Personal Stratigraphy Maps and Memory Tracings
I haven't written anything in a while. School has started back up and balancing of all of my various jobs often feels like a juggling act on a unicycle with flaming torches during a pandemic. The art is still getting made but website updates and other administrative stuff has taken a back seat. In fact, I actually started this post several months ago but am just now getting around to finishing it so I've added some additional information about Memory Tracings to the end of the post.
I started a series back in March that I have called my personal stratigraphy maps. Stratigraphy is a term used in geology and is defined as:
The branch of geology concerned with the order and relative position of strata and their relationship to the geological time scale.
the analysis of the order and position of layers of archaeological remains.
the structure of a particular set of strata.
This is the kind of geology my grandparents discussed over the dinner table. I am looking into the past, my personal stratigraphy of thoughts and family history, to build abstract mixed media collages. I started off making them on paper but moved to books after seeing an open call from the Kanyer Art Collection asking for collage made in books. I completed one book of personal stratigraphy maps, titled English Lakeland Personal Stratigraphy Maps in Color!, which was purchased by the Kanyer Art Collection (thank you Laurie and Doug, I'm still over the moon about this) and have recently finished my second book, called Tiny Book.

## DATA UNDER STUDY
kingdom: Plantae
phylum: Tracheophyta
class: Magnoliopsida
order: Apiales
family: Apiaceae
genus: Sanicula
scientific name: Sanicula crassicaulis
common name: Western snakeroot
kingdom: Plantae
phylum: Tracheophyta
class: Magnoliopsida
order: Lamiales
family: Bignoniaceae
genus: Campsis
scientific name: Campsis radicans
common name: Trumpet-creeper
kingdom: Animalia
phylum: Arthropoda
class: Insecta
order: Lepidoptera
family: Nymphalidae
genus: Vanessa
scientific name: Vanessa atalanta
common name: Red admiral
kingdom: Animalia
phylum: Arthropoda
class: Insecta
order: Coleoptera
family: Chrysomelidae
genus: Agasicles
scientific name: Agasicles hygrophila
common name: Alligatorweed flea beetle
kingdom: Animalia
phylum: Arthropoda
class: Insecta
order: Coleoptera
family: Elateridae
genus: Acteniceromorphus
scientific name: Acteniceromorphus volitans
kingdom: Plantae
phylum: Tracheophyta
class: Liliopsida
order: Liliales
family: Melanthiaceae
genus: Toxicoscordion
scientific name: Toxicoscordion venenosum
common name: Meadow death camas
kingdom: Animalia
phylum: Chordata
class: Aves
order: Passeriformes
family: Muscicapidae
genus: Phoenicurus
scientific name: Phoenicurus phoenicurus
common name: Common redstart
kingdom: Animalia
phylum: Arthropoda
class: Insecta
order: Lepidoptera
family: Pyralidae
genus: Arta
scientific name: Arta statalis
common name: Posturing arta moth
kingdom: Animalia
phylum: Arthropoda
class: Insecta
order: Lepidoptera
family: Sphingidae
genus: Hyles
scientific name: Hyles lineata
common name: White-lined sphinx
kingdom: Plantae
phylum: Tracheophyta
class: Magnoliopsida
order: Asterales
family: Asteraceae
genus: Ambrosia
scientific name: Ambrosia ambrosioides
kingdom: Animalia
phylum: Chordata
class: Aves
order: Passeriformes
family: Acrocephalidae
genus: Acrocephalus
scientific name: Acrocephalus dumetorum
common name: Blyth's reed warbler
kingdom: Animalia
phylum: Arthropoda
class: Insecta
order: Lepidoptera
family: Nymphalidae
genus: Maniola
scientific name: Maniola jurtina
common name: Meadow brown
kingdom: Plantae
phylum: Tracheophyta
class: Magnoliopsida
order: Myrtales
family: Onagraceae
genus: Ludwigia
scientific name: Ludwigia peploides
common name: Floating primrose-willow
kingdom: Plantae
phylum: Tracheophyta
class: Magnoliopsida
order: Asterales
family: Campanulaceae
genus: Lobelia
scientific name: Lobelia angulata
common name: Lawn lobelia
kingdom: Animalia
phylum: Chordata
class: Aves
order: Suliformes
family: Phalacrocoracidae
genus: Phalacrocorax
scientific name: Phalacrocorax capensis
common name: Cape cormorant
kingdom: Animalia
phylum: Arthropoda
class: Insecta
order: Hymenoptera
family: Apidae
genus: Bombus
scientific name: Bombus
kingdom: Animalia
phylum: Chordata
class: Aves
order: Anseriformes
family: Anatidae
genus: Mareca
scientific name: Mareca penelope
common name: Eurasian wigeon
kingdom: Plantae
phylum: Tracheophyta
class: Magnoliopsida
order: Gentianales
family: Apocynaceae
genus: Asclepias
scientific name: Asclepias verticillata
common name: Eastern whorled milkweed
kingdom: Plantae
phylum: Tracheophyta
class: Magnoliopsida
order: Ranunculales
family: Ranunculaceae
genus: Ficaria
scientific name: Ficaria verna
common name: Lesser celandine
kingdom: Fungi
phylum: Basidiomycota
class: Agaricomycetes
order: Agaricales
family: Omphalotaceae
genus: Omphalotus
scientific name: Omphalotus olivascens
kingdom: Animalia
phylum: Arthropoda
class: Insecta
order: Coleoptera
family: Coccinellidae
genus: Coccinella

## TASK ITEM
Write what comes next in the blog post about personal stratigraphy maps and memory tracings, starting after its final sentence. The data is unrelated to the post on personal stratigraphy maps and stands as separate material.

## RESPONSE TO THE EXERCISE
The process has been really enriching. I've thought about my family, who I love and adore and all the things they have given to me. I’ve also thought about how things have been covered up, whitewashed, hidden or not recognized as a problem. By carefully and gently confronting these uncomfortable truths, I have tried to make something beautiful out of the complicated layers of history, both personal and global.
This has directly taken me to my newest work in a book called Figure Skating Technique. The same process of taking my thoughts, feelings and memories to create layers of abstract mixed media work on each page lead to Memory Tracings. In figure skating, tracings are the lines you make, one on top of the other, when testing or competing figures. This was a required part of skating when I was a kid but it was always difficult for me to follow the lines and keep things precise. I much preferred the freedom and speed that came with freestyle, the music, the costumes, the performance was where my heart felt happiest. But, just like with everything in life, you have to put in the hard work and the stuff that comes easily.